Passage provided

Well, parents, I have good news! According to an article on Vox, it’s all worth it. Because apparently when you accidentally sit on Elsa’s Lego ice castle, you actually might be sitting on a GOLD MINE.
Assistant professor Victoria Dobrynskaya, who published a study entitled “The Toy of Smart Investors,” studied 2,000 Lego sets released between 1980 and 2014 and then compared their values in the secondhand market. If you’re a Lego parent and know how much old Lego sets can run, it may not surprise you to learn that they appreciate in value. (Which is why my son will never build the discontinued Star Wars Death Star II, as it’s now retailing for a meager $2,600.)
Like it or not, Legos sell for big bucks on the open market, and some of them are truly cash cows. Dobrynskaya’s study, conducted by Russia’s Higher School of Economics, reports that while many Lego sets yielded a return rate of 11 percent, others could be flipped at—get this—613 percent.
But the article explains there is another big reason Lego sets appreciate as well. It’s because unlike lots of kids’ toys that adults have no interest in, or even hate with a fiery passion (I’m looking at you, slime kits), Legos are different. Adults love them just as much as kids. And adults have money.
The Danish toy company knows it’s a powerhouse, and is, of course, capitalizing on that. From the Lego movie franchise (which, if you haven’t seen them, you should—they are hysterical) to LegoLand where you can drop hundreds of dollars to let your kids play, eat, and sleep in a literal Lego world, there’s no shortage of Legopportunities (see what I did there?) for your family to enjoy the magic of Legos and drain your bank account simultaneously.
So why not recoup some of that cash, especially when you have to someday send your little Lego lovers off to college to “build” a life of their own? Turns out, maybe you can.
However, your chances of scoring a profit are greater if your kids never tore open the box of their new Lego Eiffel Tower kit or Millennium Falcon. But, we know they did. Because they’re kids. So now you’re like me, and you’re left to round up all 961 pieces and pray none of them got sucked up in the vacuum if you have any hope of scoring big on ebay.

Prompt 1
Pull out every line of the records that contains the string "Welt", matching upper and lower case exactly.
The text about Lego sets and the records have nothing to do with each other.

(Text data pulled from pages)
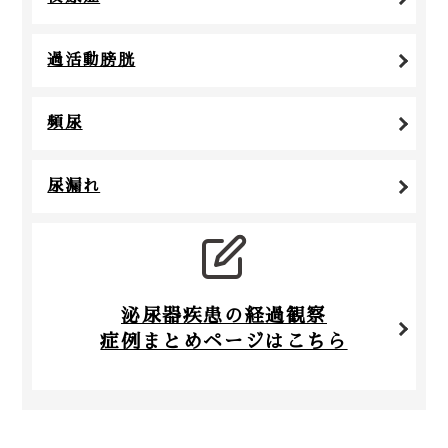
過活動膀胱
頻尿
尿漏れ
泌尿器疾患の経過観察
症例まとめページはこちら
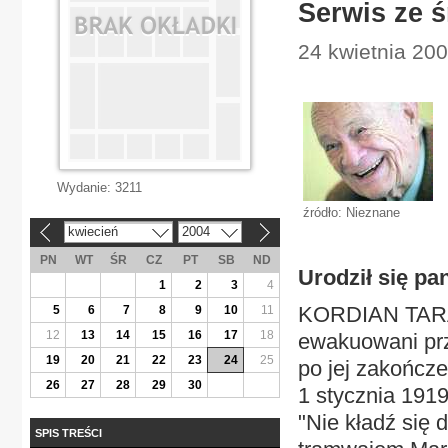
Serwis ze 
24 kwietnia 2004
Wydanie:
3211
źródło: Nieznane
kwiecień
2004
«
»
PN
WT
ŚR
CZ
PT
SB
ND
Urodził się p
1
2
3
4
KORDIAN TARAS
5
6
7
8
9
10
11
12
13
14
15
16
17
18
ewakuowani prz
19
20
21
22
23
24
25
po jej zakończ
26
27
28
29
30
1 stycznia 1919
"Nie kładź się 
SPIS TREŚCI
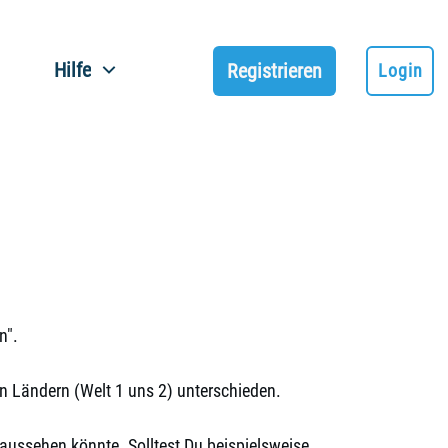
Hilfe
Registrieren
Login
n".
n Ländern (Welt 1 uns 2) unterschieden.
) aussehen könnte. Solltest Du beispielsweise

Prompt 2
Write the next part of the article on Lego sets as investments, picking up right after its last sentence.

Task response 1
n Ländern (Welt 1 uns 2) unterschieden.

Task response 2
In the end, you could just someday sell your kids’ entire Lego collection, even if it’s all thrown into a giant bin, for a lump sum as you try to finance college tuition or take that dream cruise to the Bahamas. But maybe ask them first? I mean, they are Legos after all. Legos that your kids spent their childhoods dreaming with, creating with, snapping together, and pulling apart to make whatever creation was in their minds come to life.
Our early Lego building days are some of my favorite memories—before we were busy four nights a week in youth sports and had three loud kids tearing through the house, so I can’t imagine parting with ours. Legos take me back to my early years of motherhood—when it was just my first child and me, or maybe him, me, and his baby sister toddling around in a diaper. When we barely left the house and survived from nap time to nap time. When the days were long and the years were short. I was his “finder” and he was the builder as we created towers and cars and houses and castles between PB&Js and sippy cups of juice. And I hold those memories dear to my heart.
Now my kids build their Legos downstairs, usually without me, between video game binges and Nerf gun battles. But most days they are still strewn about the floor, mid-build, reminding me that we are still very much in Lego world. If, however, we do someday grow out of the tiny plastic treasures and sell some off, I hope they’ll go to a home like ours—a home full of wild, creative kids who cover their dining room table and search endlessly for just the right “grabber” and add the perfect mini-figure to drive the train.
Because you know what? Legos really are worth more than gold.